_TASK DIRECTIONS_. Some entries follow. Reproduce exactly the lines starting at the one with "(at 39.895 5.718)" and stopping after the one with "(fp_line (start -37.205 -2.65)".

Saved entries
::::::

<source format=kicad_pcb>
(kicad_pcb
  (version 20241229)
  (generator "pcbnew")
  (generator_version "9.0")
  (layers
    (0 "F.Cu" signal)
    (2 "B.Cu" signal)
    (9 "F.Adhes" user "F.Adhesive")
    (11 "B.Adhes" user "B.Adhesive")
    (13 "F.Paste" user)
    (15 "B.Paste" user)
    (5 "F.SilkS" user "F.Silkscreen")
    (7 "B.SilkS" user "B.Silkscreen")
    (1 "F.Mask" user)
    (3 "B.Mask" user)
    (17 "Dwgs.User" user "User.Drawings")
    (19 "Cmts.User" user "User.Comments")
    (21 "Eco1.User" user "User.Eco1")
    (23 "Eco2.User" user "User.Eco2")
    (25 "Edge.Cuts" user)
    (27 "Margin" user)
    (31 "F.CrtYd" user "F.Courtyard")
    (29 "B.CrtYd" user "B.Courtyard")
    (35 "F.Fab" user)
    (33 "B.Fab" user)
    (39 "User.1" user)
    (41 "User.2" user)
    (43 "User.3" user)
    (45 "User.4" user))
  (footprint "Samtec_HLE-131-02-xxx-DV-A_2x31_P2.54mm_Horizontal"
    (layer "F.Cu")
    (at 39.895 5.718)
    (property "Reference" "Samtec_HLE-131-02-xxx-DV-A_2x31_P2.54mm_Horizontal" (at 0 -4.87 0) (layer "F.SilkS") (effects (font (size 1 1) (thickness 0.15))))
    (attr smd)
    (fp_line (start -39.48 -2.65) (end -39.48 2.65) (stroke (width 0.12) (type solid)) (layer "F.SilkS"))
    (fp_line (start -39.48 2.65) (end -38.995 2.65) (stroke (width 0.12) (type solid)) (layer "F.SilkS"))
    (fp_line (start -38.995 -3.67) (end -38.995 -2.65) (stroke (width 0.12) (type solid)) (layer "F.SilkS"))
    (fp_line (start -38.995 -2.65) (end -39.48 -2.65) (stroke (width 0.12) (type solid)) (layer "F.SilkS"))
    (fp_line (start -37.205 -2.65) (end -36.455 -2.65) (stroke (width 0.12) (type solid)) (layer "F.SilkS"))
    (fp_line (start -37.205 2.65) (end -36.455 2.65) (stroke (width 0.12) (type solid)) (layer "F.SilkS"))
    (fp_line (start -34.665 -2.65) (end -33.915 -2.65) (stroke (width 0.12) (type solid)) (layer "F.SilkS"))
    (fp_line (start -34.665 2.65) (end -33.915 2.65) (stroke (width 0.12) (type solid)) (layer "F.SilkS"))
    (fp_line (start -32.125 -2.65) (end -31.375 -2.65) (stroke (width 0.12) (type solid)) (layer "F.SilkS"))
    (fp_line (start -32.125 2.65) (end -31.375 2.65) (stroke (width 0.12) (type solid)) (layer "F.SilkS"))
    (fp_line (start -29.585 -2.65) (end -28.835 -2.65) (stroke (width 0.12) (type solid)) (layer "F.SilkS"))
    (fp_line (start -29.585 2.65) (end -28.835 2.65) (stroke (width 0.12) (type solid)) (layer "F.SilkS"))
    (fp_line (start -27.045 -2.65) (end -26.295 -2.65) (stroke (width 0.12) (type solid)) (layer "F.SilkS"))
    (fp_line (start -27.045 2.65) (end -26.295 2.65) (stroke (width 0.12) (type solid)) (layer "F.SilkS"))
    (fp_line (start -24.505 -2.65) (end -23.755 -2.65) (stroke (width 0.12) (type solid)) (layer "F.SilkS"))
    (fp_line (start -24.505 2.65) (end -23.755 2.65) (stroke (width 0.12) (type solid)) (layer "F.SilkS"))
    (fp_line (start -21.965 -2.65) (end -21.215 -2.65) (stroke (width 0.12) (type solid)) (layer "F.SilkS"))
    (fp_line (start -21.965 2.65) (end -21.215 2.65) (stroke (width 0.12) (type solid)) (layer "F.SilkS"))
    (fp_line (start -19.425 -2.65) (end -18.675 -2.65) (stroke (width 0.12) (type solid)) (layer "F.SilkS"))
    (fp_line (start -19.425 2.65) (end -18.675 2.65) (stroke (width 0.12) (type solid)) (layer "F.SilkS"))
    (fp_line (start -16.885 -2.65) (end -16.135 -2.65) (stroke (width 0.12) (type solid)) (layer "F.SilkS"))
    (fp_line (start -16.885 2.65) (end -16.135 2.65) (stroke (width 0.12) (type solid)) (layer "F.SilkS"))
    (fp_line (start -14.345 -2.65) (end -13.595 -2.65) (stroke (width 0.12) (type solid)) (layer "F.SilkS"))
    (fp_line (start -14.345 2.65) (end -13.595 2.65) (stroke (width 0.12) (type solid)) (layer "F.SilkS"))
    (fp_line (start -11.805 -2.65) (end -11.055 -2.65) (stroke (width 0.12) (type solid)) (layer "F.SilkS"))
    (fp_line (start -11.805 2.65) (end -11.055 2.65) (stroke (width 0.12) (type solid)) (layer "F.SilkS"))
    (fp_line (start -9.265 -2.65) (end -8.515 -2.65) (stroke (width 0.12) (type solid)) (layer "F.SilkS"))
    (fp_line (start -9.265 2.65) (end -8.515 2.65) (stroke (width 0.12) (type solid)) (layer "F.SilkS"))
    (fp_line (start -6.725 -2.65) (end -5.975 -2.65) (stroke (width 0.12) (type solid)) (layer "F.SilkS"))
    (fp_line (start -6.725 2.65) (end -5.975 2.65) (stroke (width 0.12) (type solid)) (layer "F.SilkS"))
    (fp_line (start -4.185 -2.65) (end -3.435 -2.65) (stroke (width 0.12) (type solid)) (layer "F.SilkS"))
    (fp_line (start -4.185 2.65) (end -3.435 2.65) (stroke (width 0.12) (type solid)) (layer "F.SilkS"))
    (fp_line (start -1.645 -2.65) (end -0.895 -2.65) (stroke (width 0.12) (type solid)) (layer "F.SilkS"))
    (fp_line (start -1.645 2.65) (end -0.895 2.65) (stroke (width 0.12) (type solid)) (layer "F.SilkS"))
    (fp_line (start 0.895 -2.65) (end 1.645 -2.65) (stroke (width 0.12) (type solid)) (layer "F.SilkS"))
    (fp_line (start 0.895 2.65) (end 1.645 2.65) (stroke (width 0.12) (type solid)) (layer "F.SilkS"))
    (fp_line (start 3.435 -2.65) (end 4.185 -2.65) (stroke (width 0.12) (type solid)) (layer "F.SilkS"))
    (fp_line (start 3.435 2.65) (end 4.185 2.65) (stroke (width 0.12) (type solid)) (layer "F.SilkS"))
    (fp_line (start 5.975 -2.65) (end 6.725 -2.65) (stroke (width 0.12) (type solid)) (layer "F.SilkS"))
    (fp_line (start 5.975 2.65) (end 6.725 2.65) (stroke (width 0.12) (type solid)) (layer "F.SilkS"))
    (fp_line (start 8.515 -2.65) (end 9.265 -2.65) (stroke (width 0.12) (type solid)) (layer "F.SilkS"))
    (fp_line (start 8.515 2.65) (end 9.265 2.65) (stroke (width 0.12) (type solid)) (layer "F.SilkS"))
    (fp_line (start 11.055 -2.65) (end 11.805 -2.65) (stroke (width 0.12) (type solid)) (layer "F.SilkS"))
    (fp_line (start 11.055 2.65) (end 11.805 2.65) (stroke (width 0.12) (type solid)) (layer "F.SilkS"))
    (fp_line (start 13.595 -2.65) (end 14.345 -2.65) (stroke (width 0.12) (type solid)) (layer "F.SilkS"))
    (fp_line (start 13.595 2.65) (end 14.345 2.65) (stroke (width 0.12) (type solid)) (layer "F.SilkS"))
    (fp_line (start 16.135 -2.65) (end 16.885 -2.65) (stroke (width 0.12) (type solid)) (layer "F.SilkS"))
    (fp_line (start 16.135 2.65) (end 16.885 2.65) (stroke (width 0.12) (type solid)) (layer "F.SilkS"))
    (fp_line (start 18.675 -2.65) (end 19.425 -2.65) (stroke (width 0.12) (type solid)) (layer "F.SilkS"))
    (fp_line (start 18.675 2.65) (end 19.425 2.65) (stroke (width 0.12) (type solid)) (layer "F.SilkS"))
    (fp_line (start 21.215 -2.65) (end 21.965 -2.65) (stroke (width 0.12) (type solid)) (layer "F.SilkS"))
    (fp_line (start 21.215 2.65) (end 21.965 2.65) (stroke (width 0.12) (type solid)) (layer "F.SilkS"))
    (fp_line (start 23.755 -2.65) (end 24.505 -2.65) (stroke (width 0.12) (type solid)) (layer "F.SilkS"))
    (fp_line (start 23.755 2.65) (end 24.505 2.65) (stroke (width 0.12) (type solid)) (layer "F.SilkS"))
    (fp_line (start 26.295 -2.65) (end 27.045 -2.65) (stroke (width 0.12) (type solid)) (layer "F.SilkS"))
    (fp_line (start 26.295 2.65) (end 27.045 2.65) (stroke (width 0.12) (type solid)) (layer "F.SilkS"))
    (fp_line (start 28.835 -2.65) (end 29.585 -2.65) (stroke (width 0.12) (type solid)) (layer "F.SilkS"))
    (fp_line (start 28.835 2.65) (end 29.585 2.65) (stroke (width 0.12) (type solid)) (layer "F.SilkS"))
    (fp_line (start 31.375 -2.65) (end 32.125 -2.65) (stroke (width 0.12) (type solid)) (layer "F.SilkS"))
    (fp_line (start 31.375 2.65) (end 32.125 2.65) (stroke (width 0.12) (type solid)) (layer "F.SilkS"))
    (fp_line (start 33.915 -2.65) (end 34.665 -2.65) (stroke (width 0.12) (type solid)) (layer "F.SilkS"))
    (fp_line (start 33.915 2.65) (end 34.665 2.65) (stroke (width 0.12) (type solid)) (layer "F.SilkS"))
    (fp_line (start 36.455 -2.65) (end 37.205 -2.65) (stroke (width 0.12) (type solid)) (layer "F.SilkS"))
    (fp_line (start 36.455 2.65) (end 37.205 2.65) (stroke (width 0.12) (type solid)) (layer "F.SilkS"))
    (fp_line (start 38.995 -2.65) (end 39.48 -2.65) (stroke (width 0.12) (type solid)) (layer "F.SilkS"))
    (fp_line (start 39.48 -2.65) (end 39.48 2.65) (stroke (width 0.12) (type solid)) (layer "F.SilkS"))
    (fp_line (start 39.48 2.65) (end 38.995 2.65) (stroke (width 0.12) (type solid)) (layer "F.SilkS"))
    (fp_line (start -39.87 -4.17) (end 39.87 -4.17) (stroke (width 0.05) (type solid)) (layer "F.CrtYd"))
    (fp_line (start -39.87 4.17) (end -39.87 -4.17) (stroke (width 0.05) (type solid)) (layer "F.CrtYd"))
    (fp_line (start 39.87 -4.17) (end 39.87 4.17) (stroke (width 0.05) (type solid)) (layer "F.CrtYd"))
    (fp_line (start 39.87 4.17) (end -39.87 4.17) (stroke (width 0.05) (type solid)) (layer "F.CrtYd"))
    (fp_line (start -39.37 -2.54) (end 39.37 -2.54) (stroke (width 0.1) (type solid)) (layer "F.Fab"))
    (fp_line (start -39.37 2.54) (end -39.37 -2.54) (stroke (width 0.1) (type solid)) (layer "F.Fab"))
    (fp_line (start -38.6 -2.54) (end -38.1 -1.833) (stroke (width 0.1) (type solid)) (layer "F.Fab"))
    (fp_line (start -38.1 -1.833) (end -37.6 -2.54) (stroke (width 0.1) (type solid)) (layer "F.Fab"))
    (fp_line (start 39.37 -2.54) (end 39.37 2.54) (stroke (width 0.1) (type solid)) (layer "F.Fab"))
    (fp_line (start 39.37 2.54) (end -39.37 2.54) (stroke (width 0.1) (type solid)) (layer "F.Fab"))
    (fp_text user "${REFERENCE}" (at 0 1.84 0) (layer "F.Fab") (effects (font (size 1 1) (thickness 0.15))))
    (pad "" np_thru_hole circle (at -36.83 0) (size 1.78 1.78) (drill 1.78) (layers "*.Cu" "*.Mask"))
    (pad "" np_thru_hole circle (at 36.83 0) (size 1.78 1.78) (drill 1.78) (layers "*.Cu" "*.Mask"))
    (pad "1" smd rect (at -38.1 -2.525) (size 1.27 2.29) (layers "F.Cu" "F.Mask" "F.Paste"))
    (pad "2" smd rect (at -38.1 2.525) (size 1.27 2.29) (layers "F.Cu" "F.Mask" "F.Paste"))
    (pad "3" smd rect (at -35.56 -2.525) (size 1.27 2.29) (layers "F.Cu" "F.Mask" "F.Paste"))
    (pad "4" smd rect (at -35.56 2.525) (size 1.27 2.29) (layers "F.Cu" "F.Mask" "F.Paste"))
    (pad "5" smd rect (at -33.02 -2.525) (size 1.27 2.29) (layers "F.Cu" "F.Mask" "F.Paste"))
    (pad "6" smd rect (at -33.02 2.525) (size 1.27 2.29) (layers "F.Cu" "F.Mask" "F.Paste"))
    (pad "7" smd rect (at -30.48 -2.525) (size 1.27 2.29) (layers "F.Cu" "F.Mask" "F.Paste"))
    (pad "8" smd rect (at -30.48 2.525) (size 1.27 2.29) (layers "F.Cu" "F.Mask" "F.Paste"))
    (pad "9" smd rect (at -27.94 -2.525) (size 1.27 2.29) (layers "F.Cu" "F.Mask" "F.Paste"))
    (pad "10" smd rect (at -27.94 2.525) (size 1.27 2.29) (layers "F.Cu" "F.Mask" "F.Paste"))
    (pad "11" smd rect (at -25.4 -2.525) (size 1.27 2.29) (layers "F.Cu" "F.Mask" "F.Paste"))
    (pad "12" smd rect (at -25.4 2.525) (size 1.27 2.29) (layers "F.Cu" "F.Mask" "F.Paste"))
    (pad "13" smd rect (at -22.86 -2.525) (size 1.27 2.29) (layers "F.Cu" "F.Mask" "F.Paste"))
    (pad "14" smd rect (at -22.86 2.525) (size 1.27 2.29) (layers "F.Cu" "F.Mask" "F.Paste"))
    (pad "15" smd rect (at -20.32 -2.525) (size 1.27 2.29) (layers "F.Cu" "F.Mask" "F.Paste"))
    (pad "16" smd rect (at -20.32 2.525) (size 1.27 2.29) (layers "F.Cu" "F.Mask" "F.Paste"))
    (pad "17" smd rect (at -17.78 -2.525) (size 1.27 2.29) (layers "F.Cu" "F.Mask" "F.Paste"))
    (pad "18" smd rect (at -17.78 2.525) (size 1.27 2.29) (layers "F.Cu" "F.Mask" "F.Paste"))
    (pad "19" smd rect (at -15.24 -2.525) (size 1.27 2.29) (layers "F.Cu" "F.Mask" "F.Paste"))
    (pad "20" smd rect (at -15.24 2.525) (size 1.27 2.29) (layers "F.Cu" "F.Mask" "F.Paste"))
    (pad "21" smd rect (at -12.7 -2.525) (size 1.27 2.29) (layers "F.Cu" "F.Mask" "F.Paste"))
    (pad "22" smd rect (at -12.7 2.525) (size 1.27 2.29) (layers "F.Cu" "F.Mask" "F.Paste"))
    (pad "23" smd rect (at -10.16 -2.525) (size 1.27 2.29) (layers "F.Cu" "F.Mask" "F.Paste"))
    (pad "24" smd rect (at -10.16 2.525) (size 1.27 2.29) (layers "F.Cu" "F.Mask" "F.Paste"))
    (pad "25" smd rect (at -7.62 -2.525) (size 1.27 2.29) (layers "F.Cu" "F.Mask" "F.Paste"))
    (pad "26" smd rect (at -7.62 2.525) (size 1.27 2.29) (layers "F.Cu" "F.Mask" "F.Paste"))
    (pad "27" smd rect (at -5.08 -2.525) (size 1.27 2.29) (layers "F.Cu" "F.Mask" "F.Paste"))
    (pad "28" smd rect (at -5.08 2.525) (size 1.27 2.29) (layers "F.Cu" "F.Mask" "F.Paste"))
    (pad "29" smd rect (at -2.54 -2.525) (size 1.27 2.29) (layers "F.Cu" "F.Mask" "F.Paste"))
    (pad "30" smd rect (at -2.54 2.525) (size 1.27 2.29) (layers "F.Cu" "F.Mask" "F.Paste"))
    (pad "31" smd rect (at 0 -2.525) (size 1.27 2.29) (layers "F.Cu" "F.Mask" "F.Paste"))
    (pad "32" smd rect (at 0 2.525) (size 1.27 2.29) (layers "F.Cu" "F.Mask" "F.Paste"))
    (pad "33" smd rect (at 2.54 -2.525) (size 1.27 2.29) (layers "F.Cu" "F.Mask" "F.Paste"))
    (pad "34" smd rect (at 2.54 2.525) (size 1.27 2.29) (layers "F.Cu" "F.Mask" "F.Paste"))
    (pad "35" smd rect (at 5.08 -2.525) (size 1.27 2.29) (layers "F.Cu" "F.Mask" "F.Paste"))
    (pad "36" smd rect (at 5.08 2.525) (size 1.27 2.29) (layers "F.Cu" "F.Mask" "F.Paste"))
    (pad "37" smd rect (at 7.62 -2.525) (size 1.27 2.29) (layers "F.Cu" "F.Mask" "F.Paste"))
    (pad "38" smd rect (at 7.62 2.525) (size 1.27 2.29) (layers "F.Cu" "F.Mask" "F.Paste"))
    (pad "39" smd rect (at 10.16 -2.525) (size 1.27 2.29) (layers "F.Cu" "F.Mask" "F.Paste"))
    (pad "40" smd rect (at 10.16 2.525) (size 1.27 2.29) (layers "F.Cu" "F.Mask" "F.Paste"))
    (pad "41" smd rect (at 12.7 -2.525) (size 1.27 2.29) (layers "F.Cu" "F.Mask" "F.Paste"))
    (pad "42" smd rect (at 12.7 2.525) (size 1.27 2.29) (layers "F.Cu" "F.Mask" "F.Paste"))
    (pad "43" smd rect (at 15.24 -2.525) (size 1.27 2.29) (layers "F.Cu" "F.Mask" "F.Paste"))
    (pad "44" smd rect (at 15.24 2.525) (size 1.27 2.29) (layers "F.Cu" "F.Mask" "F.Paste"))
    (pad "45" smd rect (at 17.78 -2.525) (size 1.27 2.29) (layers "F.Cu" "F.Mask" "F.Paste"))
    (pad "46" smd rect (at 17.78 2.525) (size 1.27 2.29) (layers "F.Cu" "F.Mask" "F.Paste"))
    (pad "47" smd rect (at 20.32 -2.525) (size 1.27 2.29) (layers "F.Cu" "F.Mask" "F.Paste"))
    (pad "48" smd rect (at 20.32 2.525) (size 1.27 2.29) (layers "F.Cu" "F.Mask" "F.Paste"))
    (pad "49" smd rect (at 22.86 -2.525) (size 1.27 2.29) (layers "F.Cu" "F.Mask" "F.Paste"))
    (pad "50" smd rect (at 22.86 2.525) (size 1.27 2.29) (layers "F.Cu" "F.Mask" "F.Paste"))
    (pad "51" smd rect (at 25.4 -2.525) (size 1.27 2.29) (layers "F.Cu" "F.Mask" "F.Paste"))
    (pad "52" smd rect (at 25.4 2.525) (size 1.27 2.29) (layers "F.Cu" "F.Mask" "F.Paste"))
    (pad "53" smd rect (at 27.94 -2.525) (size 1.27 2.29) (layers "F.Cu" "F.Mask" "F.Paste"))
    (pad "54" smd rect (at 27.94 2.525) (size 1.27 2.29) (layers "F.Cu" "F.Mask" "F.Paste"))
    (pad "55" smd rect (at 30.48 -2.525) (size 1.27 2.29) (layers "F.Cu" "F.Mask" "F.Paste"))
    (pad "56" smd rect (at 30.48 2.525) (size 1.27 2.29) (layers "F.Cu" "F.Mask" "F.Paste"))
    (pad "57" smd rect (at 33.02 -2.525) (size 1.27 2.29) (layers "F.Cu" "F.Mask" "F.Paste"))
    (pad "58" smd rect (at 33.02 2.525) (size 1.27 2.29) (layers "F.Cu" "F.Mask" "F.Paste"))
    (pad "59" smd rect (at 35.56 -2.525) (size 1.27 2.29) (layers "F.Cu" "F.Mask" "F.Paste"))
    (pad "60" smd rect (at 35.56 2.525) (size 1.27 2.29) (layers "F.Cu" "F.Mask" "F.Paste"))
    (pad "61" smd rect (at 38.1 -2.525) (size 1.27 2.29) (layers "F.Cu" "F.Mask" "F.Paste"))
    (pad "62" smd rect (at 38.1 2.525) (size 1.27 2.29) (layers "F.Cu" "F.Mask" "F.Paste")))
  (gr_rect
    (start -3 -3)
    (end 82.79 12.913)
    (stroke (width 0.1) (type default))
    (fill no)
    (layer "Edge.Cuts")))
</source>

::::::

_TASK RESULT_.
    (at 39.895 5.718)
    (property "Reference" "Samtec_HLE-131-02-xxx-DV-A_2x31_P2.54mm_Horizontal" (at 0 -4.87 0) (layer "F.SilkS") (effects (font (size 1 1) (thickness 0.15))))
    (attr smd)
    (fp_line (start -39.48 -2.65) (end -39.48 2.65) (stroke (width 0.12) (type solid)) (layer "F.SilkS"))
    (fp_line (start -39.48 2.65) (end -38.995 2.65) (stroke (width 0.12) (type solid)) (layer "F.SilkS"))
    (fp_line (start -38.995 -3.67) (end -38.995 -2.65) (stroke (width 0.12) (type solid)) (layer "F.SilkS"))
    (fp_line (start -38.995 -2.65) (end -39.48 -2.65) (stroke (width 0.12) (type solid)) (layer "F.SilkS"))
    (fp_line (start -37.205 -2.65) (end -36.455 -2.65) (stroke (width 0.12) (type solid)) (layer "F.SilkS"))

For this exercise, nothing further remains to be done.